[[ EXTRACTED RECORDS, beginning ]]

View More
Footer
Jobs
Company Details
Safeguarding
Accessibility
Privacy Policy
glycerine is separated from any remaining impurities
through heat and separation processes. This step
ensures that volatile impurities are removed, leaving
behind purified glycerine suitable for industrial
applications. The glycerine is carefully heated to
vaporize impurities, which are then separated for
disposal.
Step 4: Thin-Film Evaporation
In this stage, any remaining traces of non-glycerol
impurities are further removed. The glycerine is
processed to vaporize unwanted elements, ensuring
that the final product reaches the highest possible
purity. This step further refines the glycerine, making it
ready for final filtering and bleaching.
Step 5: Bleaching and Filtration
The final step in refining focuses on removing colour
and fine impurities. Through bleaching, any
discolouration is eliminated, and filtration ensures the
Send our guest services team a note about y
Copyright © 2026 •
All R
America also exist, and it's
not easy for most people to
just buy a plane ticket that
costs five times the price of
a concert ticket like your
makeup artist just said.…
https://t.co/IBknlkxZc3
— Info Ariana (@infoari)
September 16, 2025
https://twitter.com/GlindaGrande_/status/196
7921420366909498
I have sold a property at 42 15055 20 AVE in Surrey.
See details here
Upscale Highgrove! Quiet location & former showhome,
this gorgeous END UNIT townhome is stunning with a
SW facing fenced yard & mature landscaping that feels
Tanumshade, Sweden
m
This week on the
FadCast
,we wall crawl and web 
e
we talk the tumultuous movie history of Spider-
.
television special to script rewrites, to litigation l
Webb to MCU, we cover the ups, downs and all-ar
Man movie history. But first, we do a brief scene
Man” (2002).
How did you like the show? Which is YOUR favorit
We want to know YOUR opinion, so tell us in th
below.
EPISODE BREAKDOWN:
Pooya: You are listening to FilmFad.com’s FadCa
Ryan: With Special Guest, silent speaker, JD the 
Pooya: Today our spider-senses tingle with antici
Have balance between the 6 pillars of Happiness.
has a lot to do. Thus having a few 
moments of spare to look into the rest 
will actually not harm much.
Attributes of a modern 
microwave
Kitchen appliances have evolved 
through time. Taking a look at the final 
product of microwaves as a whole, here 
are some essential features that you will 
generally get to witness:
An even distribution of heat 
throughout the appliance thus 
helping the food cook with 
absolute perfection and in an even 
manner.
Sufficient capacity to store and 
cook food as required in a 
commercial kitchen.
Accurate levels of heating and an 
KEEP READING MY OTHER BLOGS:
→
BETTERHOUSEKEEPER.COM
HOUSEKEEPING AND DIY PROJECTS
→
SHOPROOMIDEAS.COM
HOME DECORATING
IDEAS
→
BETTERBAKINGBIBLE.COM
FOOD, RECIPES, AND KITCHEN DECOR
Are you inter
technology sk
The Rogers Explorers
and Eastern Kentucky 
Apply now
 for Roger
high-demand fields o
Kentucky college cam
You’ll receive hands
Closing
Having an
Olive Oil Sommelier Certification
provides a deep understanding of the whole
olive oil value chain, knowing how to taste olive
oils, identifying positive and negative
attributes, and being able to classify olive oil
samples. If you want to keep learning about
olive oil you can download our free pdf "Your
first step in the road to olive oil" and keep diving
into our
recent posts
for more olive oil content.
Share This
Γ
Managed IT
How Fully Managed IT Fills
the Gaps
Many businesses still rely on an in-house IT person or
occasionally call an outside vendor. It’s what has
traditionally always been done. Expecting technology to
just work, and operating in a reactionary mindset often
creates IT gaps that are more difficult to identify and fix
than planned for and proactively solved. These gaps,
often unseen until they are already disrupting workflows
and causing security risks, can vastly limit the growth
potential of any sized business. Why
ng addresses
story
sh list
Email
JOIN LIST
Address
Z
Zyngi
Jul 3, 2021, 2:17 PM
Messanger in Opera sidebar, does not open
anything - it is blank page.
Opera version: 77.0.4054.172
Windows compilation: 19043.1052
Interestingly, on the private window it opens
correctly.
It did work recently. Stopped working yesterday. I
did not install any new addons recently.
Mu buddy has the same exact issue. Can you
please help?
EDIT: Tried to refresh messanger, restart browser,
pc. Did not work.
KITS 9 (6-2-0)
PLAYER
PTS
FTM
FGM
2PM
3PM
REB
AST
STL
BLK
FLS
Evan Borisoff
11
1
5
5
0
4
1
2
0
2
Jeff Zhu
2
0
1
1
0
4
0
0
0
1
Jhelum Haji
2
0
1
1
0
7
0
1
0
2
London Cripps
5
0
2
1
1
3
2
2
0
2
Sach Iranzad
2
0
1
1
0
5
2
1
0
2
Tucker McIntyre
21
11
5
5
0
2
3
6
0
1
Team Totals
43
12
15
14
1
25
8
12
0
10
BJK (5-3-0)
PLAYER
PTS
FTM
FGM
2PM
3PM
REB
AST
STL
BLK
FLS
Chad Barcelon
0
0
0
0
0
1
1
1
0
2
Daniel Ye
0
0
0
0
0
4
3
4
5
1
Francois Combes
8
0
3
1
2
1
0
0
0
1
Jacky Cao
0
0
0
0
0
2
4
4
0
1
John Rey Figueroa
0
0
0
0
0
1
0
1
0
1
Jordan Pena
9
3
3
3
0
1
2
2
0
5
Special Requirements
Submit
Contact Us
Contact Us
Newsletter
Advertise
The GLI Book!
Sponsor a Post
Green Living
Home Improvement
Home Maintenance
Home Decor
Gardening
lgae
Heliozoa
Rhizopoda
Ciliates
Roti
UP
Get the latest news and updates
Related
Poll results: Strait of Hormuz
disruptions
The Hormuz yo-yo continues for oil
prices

[[ EXTRACTED RECORDS, end ]]

Look above for the line holding "BJK (5-3-0)" and the line holding "Home Improvement", then output exactly those two lines and every line between them, nothing more.

__WRITTEN RESPONSE__
BJK (5-3-0)
PLAYER
PTS
FTM
FGM
2PM
3PM
REB
AST
STL
BLK
FLS
Chad Barcelon
0
0
0
0
0
1
1
1
0
2
Daniel Ye
0
0
0
0
0
4
3
4
5
1
Francois Combes
8
0
3
1
2
1
0
0
0
1
Jacky Cao
0
0
0
0
0
2
4
4
0
1
John Rey Figueroa
0
0
0
0
0
1
0
1
0
1
Jordan Pena
9
3
3
3
0
1
2
2
0
5
Special Requirements
Submit
Contact Us
Contact Us
Newsletter
Advertise
The GLI Book!
Sponsor a Post
Green Living
Home Improvement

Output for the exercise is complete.